The Bulletin compiles news from in and around the US South. We hope these posts will provide space for lively discussion and debate regarding issues of importance to those living in and intellectually engaging with the US South.
- The Army Corps of Engineers is planning to close a controversial freshwater diversion that appeared to be building new land at West Bay at the mouth of the Mississippi in the lower Plaquemines Parish, Louisiana. The Corps now plans to use sediment dredged from the river to accomplish the same goal of rebuilding wetlands on the Louisiana coast.
- Mississippi Secretary of State Delbert Hosemann is seeking federal approval for the state's new voter ID law (House Bill 921). Hosemann is in the process of estimating how many Mississippi voters currently lack proper identification under the new law.
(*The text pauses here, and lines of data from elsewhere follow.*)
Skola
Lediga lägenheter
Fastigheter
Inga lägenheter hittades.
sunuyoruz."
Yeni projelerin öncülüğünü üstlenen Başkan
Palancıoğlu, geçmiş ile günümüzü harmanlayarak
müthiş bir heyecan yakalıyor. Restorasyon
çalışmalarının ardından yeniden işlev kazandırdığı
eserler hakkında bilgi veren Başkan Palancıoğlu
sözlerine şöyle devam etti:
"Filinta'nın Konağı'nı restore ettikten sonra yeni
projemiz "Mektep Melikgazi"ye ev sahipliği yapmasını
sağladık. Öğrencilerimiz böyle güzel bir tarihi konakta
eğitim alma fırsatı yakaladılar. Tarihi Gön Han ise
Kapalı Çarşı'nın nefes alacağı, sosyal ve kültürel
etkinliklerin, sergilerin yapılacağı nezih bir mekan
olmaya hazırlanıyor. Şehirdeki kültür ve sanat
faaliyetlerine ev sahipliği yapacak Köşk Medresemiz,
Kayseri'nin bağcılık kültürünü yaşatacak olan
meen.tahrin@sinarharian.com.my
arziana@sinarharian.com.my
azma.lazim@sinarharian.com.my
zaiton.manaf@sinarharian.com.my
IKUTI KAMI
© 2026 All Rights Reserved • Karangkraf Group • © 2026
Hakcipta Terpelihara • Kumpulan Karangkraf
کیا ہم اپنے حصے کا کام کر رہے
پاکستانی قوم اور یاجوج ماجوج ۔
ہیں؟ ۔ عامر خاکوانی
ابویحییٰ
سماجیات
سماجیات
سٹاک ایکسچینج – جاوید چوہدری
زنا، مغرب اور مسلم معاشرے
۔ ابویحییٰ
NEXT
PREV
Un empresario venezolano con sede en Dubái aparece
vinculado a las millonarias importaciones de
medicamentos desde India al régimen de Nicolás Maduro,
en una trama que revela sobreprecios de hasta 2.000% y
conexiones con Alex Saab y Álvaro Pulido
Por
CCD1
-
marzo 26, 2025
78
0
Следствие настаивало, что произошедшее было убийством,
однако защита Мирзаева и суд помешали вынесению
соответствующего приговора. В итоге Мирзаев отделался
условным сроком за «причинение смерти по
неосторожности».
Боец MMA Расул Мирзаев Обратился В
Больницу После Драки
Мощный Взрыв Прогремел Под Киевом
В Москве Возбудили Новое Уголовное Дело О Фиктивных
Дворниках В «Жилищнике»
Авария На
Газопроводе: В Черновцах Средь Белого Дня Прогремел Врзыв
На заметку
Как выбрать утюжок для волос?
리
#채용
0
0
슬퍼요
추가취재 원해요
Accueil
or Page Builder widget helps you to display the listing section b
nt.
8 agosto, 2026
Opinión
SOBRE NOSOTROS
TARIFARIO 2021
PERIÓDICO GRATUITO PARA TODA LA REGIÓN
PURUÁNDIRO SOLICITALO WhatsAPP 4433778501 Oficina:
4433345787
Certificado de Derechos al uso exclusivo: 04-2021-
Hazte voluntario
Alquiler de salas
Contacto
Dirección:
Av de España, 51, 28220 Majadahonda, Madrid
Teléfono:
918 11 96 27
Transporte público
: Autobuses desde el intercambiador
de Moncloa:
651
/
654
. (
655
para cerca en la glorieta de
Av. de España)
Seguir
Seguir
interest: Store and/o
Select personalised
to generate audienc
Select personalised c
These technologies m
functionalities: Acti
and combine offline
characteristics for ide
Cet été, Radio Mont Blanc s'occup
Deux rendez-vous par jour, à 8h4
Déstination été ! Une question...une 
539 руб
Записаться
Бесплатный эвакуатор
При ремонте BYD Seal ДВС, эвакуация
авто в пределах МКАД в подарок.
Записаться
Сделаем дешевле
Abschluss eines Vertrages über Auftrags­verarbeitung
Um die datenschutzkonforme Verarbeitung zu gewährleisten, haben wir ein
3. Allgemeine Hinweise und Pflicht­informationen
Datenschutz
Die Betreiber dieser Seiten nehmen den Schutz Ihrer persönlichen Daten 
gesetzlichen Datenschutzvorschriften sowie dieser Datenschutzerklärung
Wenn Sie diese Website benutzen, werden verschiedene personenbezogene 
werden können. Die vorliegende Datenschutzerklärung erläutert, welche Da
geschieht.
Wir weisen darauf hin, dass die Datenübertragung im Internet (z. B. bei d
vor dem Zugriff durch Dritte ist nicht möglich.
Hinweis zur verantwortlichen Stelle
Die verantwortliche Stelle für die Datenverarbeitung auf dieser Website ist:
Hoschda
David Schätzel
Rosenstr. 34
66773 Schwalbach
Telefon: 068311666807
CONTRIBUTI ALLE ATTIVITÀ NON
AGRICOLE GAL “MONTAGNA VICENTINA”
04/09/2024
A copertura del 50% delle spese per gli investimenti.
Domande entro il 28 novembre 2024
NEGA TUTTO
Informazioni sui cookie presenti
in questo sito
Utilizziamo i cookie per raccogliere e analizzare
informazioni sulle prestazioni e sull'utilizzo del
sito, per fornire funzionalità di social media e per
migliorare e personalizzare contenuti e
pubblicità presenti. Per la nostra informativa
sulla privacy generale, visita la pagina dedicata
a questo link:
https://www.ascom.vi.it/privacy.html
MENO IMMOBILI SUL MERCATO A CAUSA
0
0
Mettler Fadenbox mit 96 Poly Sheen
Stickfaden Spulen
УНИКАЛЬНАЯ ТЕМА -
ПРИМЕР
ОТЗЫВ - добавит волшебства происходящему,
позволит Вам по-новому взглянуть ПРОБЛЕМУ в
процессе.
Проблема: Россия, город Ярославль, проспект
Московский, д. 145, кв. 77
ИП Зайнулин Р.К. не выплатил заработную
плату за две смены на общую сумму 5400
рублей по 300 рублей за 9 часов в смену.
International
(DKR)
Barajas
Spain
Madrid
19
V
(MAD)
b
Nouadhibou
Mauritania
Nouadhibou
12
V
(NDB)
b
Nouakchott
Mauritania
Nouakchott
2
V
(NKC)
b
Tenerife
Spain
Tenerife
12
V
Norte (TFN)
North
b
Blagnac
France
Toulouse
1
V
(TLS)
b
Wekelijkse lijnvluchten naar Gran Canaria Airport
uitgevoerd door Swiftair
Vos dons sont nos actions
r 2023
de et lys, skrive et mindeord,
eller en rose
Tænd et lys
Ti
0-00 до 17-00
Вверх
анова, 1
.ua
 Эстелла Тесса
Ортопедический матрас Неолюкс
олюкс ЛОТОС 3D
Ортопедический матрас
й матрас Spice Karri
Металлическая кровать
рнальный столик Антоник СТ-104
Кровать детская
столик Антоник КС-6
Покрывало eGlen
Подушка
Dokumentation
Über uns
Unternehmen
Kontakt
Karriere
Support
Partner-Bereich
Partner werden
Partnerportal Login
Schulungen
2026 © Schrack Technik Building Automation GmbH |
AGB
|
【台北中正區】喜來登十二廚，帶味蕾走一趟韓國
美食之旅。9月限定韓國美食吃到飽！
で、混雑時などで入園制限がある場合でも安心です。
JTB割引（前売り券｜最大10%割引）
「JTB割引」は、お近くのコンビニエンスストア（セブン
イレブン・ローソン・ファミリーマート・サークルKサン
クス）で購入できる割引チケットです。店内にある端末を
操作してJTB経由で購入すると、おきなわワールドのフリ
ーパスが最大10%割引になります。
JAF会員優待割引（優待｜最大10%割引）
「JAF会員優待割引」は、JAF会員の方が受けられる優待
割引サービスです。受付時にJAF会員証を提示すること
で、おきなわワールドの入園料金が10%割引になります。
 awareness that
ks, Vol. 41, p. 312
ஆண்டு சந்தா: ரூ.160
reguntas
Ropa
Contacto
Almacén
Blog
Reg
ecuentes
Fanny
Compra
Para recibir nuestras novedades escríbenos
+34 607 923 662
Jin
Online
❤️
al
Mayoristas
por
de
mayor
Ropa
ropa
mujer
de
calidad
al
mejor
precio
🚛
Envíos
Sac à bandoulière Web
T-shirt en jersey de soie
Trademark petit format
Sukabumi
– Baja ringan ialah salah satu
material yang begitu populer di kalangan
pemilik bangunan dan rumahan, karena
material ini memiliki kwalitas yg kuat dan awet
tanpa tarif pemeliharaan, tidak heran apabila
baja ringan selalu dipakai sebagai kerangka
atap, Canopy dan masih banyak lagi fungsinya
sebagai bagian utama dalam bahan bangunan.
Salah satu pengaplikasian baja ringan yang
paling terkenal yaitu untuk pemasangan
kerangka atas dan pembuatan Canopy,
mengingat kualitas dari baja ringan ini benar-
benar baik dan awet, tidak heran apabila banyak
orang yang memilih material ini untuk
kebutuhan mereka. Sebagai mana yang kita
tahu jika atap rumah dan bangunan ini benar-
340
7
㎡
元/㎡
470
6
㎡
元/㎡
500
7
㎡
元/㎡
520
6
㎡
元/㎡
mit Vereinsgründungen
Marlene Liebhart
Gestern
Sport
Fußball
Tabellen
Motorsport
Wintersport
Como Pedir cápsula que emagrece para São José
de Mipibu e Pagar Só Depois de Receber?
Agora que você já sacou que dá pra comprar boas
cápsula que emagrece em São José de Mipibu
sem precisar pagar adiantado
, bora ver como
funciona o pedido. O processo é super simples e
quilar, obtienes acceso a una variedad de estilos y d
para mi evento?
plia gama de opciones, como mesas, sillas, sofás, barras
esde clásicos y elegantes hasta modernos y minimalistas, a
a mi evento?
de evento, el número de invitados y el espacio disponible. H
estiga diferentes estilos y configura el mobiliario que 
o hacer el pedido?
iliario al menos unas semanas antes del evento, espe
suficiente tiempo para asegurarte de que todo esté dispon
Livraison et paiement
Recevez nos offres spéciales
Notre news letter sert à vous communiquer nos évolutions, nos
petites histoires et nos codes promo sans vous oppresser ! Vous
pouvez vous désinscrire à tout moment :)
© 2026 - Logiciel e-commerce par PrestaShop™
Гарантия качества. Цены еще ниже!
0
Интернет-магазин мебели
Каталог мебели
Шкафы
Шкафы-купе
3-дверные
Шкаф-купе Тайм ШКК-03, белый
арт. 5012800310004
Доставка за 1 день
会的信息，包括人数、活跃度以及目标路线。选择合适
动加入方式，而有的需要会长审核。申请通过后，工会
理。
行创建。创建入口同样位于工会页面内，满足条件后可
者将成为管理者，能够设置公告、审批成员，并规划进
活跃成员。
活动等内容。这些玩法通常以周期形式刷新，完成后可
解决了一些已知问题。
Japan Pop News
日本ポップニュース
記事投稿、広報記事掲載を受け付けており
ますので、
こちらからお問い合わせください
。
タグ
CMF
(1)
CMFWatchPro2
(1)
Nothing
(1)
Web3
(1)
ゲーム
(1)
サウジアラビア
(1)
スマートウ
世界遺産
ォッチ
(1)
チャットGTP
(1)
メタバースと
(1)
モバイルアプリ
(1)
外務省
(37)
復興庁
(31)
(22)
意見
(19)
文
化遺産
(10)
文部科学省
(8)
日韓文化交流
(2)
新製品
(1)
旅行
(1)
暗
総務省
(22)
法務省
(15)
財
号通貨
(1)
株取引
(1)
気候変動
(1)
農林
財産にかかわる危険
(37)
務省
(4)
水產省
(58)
He claims that the bill does not suffer from the same issues that led the Justice Department to reject similar proposals in Texas and South Carolina earlier this year.
- The US Supreme Court handed down a ruling yesterday in the case of Fletcher v. Lamone which upheld Maryland's "No Representation Without Population Act." The law was enacted in 2010 to ensure that incarcerated persons would be counted as residents of their home addresses when the state drew new legislative districts. Large populations of incarcerated persons had previously been counted in the districts in which they were imprisoned (prison-based gerrymandering). Passage of the bill (passed as HB 496 and SB 400) in 2010, and its affirmation in the nation's highest court on Tuesday, was heralded as a major civil rights victory.